7. Use another color to draw the segments from one original triangle vertex, to the center of rotation and then from the center of rotation to the transform of this vertex. Measure the size of the angle you just created. How does it compare to the angle of rotation? Save this sketch with a name that will let you identify it as your rotation sketch

Reflections

1. Open a new sketch. Use the Line Tool to draw a line anywhere in the sketch. With this line selected, choose the Mark Mirror option from the Transform menu. You should see the selection points for the line flash. Now construct a triangle and select all its vertices and sides.

   With these objects still selected, choose the Reflect option from the Transform menu.
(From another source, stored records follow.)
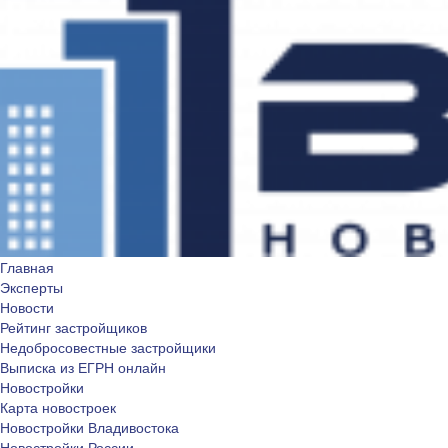
Главная
Эксперты
Новости
Рейтинг застройщиков
Недобросовестные застройщики
Выписка из ЕГРН онлайн
Новостройки
Карта новостроек
Новостройки Владивостока
Новостройки России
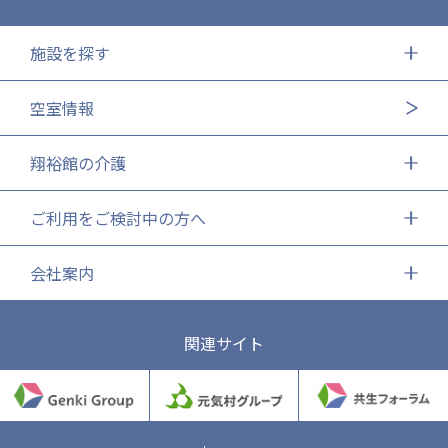
施設を探す
空室情報
翔裕館の介護
ご利用をご検討中の方へ
会社案内
関連サイト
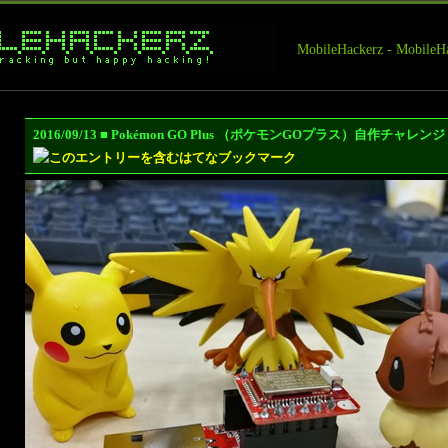
MobileHackerz - Mobi
2016/09/13 ■ Pokémon GO Plus （ポケモンGOプラス）自作チャレ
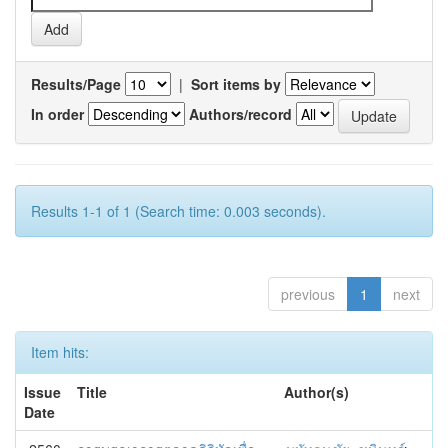
Results/Page
|
Sort items by
In order
Authors/record
Results 1-1 of 1 (Search time: 0.003 seconds).
previous
1
next
Item hits:
Issue
Title
Author(s)
Date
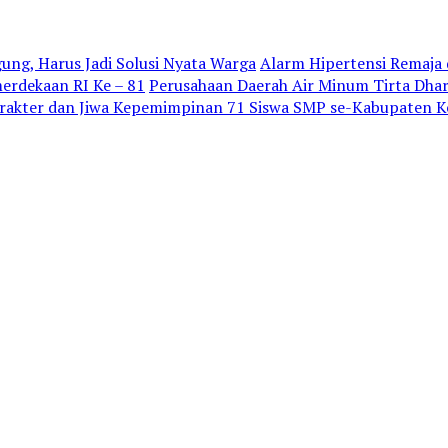
gung, Harus Jadi Solusi Nyata Warga
Alarm Hipertensi Remaja d
rdekaan RI Ke – 81
Perusahaan Daerah Air Minum Tirta Dh
akter dan Jiwa Kepemimpinan 71 Siswa SMP se-Kabupaten Ked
As before, change the color of the image so that you can easily identify it.

2. Drag around the original vertices an see what happens to the image. What happens if the original triangle has vertices on both sides of the mirror?

3. Use a third color to draw the segments from the original vertices to their images. Do they all have the same length? Which ones are shorter? Is there a fixed point? Is there more than one fixed point?

4. Construct the perpendicular bisectors of each of these new segments. What surprising fact do you discover? Save this sketch using an appropriate name.

Solving Some Mysteries

1. Take a moment to collect the information you learned in the previous exercises and formulate a strategy for doing this.

2. Open the sketchpad sketch Mystery1.gsp and save it to your own floppy or the User Folder. This provides what appears to be a blank sketch, but it has a mystery transformation already defined and added to the menu. Create a point anywhere in the sketch. With this point selected, choose Mystery1 from the bottom of the Transform menu. You can repeat this for as many points or segments as you like.

3. Using any means you can devise, identify this isometry. I will tell you that it is either a translation, a rotation, or a reflection. You should be able to identify which of these it is, determine the defining properties, and check out your conclusions.

4. Similarly, identify the isometries Mystery2, Mystery3, and Mystery4 defined in the corresponding sketchpad sketches.